At almost exactly the same time on the other side of the Arab empire, skirmishing between Arabs and Franks resulted
in a very similar poem, the
Song of Roland,
about a faithful knight of Charlemagne's who dies saving the army from the Arabs.

Such rugged but pious chivalry contrasts sharply with the dangerous, decadent sensuality of Harun's Baghdad, at least as described so memorably in works such as the
Arabian Nights,
which is actually thought to give a fairly accurate picture. By about 800, when the celebrated Harun was nearing the end of his life, Baghdad had grown into a thriving metropolis of around one million people. It gave every indication of having fulfilled al-Mansur's highest expectations.

Meanwhile, in monochrome, iconless Constantinople, the only major construction that had occurred in the past century was the repair of buildings and churches after a severe earthquake in 740. As for classical scholarship, we have little evidence but one or two shadowy names—dry skeletons that cannot be fleshed out with any confidence. Jerusalem had paled and Athens, to all appearances, had given up the ghost entirely.

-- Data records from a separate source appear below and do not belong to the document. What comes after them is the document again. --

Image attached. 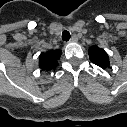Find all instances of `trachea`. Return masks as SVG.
I'll return each instance as SVG.
<instances>
[{
  "label": "trachea",
  "instance_id": "3493384b",
  "mask_svg": "<svg viewBox=\"0 0 127 127\" xmlns=\"http://www.w3.org/2000/svg\"><path fill=\"white\" fill-rule=\"evenodd\" d=\"M71 35L67 30H64L62 32V39L63 41H68L70 39Z\"/></svg>",
  "mask_w": 127,
  "mask_h": 127
}]
</instances>
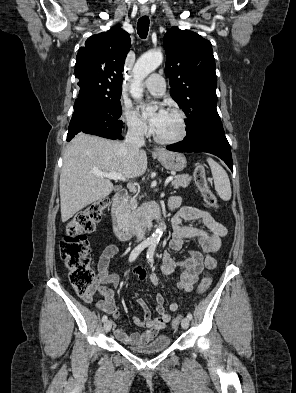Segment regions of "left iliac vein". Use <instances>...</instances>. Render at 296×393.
I'll return each mask as SVG.
<instances>
[{
  "label": "left iliac vein",
  "mask_w": 296,
  "mask_h": 393,
  "mask_svg": "<svg viewBox=\"0 0 296 393\" xmlns=\"http://www.w3.org/2000/svg\"><path fill=\"white\" fill-rule=\"evenodd\" d=\"M181 326L183 329H187L189 327V319L187 317L182 319Z\"/></svg>",
  "instance_id": "1"
}]
</instances>
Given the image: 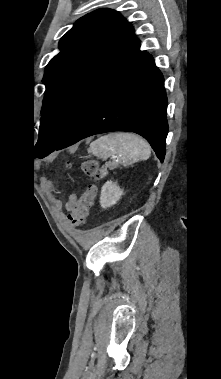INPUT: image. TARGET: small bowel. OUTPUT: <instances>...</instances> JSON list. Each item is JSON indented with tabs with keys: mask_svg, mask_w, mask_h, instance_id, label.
I'll return each instance as SVG.
<instances>
[{
	"mask_svg": "<svg viewBox=\"0 0 221 379\" xmlns=\"http://www.w3.org/2000/svg\"><path fill=\"white\" fill-rule=\"evenodd\" d=\"M76 202H77V197L75 194H72L69 197L68 201L66 202V205H65L66 210L71 211L73 209V207L75 206Z\"/></svg>",
	"mask_w": 221,
	"mask_h": 379,
	"instance_id": "c3829d8e",
	"label": "small bowel"
}]
</instances>
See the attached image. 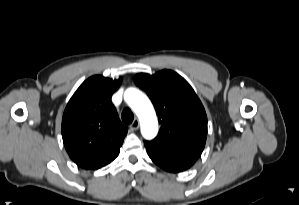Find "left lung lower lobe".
<instances>
[{"mask_svg":"<svg viewBox=\"0 0 299 205\" xmlns=\"http://www.w3.org/2000/svg\"><path fill=\"white\" fill-rule=\"evenodd\" d=\"M151 160L168 172H181L190 168L200 157L205 144L184 139L145 141Z\"/></svg>","mask_w":299,"mask_h":205,"instance_id":"obj_1","label":"left lung lower lobe"}]
</instances>
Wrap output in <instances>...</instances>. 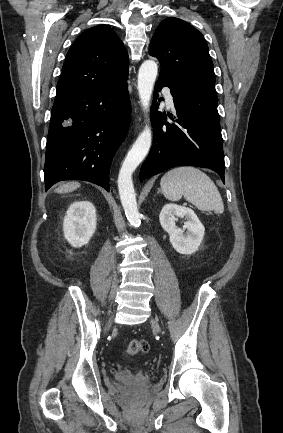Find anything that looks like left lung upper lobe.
<instances>
[{
	"mask_svg": "<svg viewBox=\"0 0 283 433\" xmlns=\"http://www.w3.org/2000/svg\"><path fill=\"white\" fill-rule=\"evenodd\" d=\"M149 53L160 62V76L183 88L184 107L219 120L213 63L197 29L184 20L168 17L155 30Z\"/></svg>",
	"mask_w": 283,
	"mask_h": 433,
	"instance_id": "1",
	"label": "left lung upper lobe"
}]
</instances>
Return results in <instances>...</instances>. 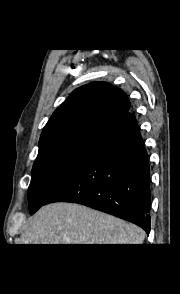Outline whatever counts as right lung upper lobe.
<instances>
[{"mask_svg":"<svg viewBox=\"0 0 180 294\" xmlns=\"http://www.w3.org/2000/svg\"><path fill=\"white\" fill-rule=\"evenodd\" d=\"M130 102L119 88L93 82L74 90L45 125L39 151L76 139L100 142L131 116Z\"/></svg>","mask_w":180,"mask_h":294,"instance_id":"obj_1","label":"right lung upper lobe"}]
</instances>
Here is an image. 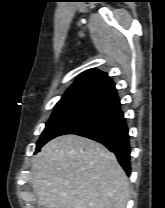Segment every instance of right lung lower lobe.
I'll list each match as a JSON object with an SVG mask.
<instances>
[{
    "instance_id": "98d812e1",
    "label": "right lung lower lobe",
    "mask_w": 165,
    "mask_h": 208,
    "mask_svg": "<svg viewBox=\"0 0 165 208\" xmlns=\"http://www.w3.org/2000/svg\"><path fill=\"white\" fill-rule=\"evenodd\" d=\"M120 107L118 96L110 97L94 106L60 135L77 134L105 145L115 153L123 169L130 175L128 128Z\"/></svg>"
}]
</instances>
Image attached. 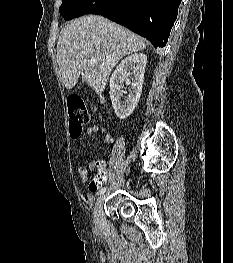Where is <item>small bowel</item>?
I'll return each instance as SVG.
<instances>
[{
	"instance_id": "1",
	"label": "small bowel",
	"mask_w": 233,
	"mask_h": 263,
	"mask_svg": "<svg viewBox=\"0 0 233 263\" xmlns=\"http://www.w3.org/2000/svg\"><path fill=\"white\" fill-rule=\"evenodd\" d=\"M101 133L102 137L101 140L106 146H111L114 143V137L112 134L105 128L99 125H92L87 129V134H95V133ZM98 169V171H105L103 167V163L100 160H93L89 163L88 168H84L79 166L78 172L83 181H87L89 176H90V171ZM98 184H103V183H98ZM90 192L87 193L84 196V201L87 205H92L94 203V195L92 194L95 192L97 189H90Z\"/></svg>"
}]
</instances>
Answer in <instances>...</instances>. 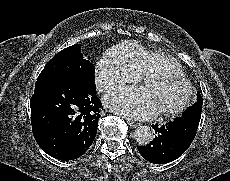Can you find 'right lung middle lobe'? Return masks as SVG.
Masks as SVG:
<instances>
[{"mask_svg": "<svg viewBox=\"0 0 230 181\" xmlns=\"http://www.w3.org/2000/svg\"><path fill=\"white\" fill-rule=\"evenodd\" d=\"M95 69L89 60L83 59L81 46L74 44L58 52L44 67L36 85L44 82L70 81L95 89Z\"/></svg>", "mask_w": 230, "mask_h": 181, "instance_id": "dd1d6c3e", "label": "right lung middle lobe"}]
</instances>
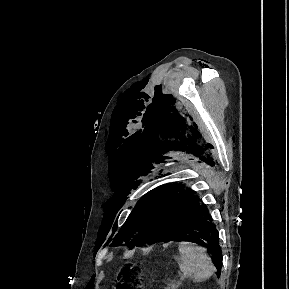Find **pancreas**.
Returning a JSON list of instances; mask_svg holds the SVG:
<instances>
[{
    "label": "pancreas",
    "instance_id": "obj_1",
    "mask_svg": "<svg viewBox=\"0 0 289 289\" xmlns=\"http://www.w3.org/2000/svg\"><path fill=\"white\" fill-rule=\"evenodd\" d=\"M178 286L179 284L172 283V284L167 285L165 289H178Z\"/></svg>",
    "mask_w": 289,
    "mask_h": 289
}]
</instances>
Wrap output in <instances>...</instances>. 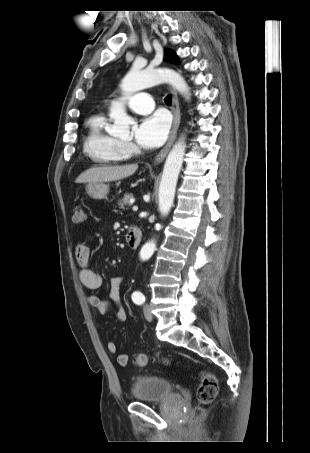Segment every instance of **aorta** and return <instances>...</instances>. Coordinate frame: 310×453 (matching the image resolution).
<instances>
[{"label":"aorta","instance_id":"aorta-1","mask_svg":"<svg viewBox=\"0 0 310 453\" xmlns=\"http://www.w3.org/2000/svg\"><path fill=\"white\" fill-rule=\"evenodd\" d=\"M162 82L171 84L185 98H190L189 87L183 77L176 71L167 68L140 70L133 67L123 78L121 89L124 93L130 94ZM110 117L114 121L111 129L113 135L121 136L129 134L130 124H132L133 120L126 113L123 104H113L110 108ZM185 150V138L181 137L174 144L167 156L159 186V211L162 216L168 215L173 206L176 185ZM155 250L156 244L154 241L146 243L140 251V258L142 260H148Z\"/></svg>","mask_w":310,"mask_h":453}]
</instances>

The Caliph's Dream of Reason

According to tradition, the Arabs’ interest in ancient Greek learning began in the early ninth century, when the caliph al-Mamun, the son of Harun ar-Rashid, dreamed that he met a ruddy, handsome, blue-eyed man who identified himself as Aristotle. In his dream, the story goes, al-Mamun asked the famous philosopher to answer a question: “What is good?”

“Whatever is good according to reason,” Aristotle replied.

“What else?” asked the caliph.

“Whatever is good according to religious law,” came the answer.

“And what else?”

“Nothing else,” said Aristotle.

The tenth-century Baghdad bookseller and author Ibn an-Nadim describes the dream in his
Fihrist,
or “Index,” a compilation of Arab literature up to that point. An-Nadim goes on to say that the dream prompted al-Mamun to write to the Byzantine emperor, whom he had just defeated in battle but whom he now asked for help. The caliph wondered if he might “send people to select books on the ancient sciences from those preserved in the libraries of Byzantine territory.” At first the emperor refused the request, but then he consented. The caliph immediately sent a group of learned scholars to Byzantium, who “made their choice among the material which they found there and took it along to al-Mamun. He ordered them to translate it, and this was done.”